Shane Redmond

Personal information
- Full name: Shane Patrick Redmond
- Date of birth: 23 March 1989 (age 37)
- Place of birth: Dublin, Ireland
- Height: 6 ft 2 in (1.88 m)
- Position: Goalkeeper

Youth career
- Rathcoole Boys
- Cherry Orchard
- 2006–2008: Nottingham Forest

Senior career*
- Years: Team / Apps / (Gls)
- 2008–2010: Nottingham Forest / 0 / (0)
- 2008–2009: → Eastwood Town (loan) / 24 / (0)
- 2009–2010: → Burton Albion (loan) / 3 / (0)
- 2010: → Darlington (loan) / 19 / (0)
- 2010–2011: Chesterfield / 0 / (0)
- 2011–2013: Mansfield Town / 7 / (0)
- 2013–2014: Bray Wanderers / 8 / (0)
- Total:  / 61 / (0)

International career
- 2008–2010: Republic of Ireland U21 / 21 / (0)

= Shane Redmond =

Irish footballer and Gaelic footballer

Shane Patrick Redmond (born 23 March 1989) is an Irish footballer who played as a goalkeeper. He now plays Gaelic football with St Mary's, Saggart in the Dublin Senior Football Championship.

==Career==
Born in Dublin, Redmond began his career with Rathcoole Boys before moving to famed Dublin schoolboy club Cherry Orchard.

==Nottingham Forest==
Redmond signed for Nottingham Forest from Cherry Orchard in July 2006. In November 2008 he joined Eastwood Town on loan.

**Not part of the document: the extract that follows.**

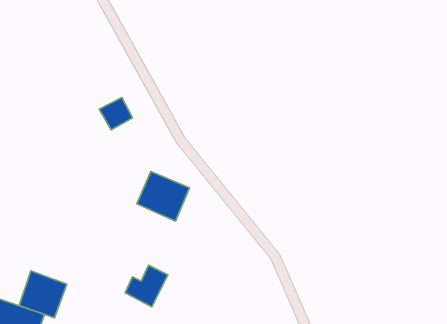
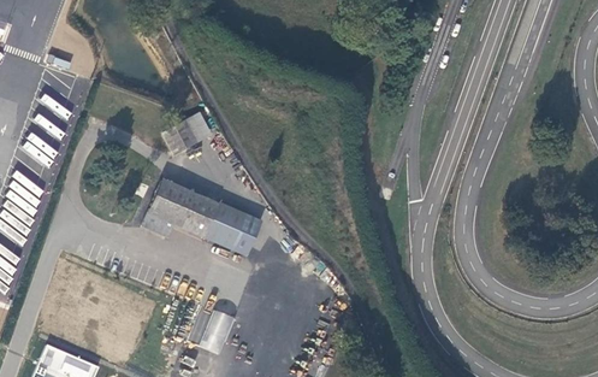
building: none -> [141,177,219,238]
building: [19,271,67,318] -> none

He spent five months on loan with the eventual Northern Premier League Premier Division winners, making a total of 31 appearances: 24 in the league and seven in Eastwood's successful FA Cup run. Redmond was recalled by Forest on 6 April 2009 as cover for Paul Smith.

===Burton Albion===
On 6 July 2009, Forest agreed to loan the Republic of Ireland under-21 keeper to Burton Albion until January, with the possibility of a season-long agreement. After his first game for Burton Albion, in which they suffered a 3–1 defeat against Shrewsbury Town, he was replaced by his fellow on-loan goalkeeper Artur Krysiak.

===Darlington===
Redmond returned to Forest in January 2010, but was soon loaned out again to League Two strugglers Darlington. He made his full league debut against Northampton Town which ended in a 2–1 defeat for his new club.

===Chesterfield===
Redmond was among a number of players released by Forest at the end of the 2009–10 season. On 4 August 2010, he signed for League Two side Chesterfield on a monthly contract after a successful pre-season trial with the club. Despite not playing in a single match for the Spireites, Redmond was reserve goalkeeper on a regular basis he was able to gain a Football League Two winners medal. Redmond was released by Chesterfield at the end of the 2010–11 season as his contract had expired.

===Mansfield Town===
On 1 July 2011, Redmond was announced as Mansfield Town's latest signing. He was released by Mansfield at the end of the 2012–13 season.

===Bray Wanderers===
In July 2013, Redmond signed for League of Ireland Premier Division club Bray Wanderers.
He was largely understudy to first choice goalkeeper Darren Quigley in the Carlisle Grounds.

==International==
Redmond has been capped 21 times by the Republic of Ireland at U21 level, a record number of appearances.

==Gaelic football==
After finishing playing professional football, Redmond returned to Gaelic football with St. Mary's, Saggart in the Dublin Senior Football Championship.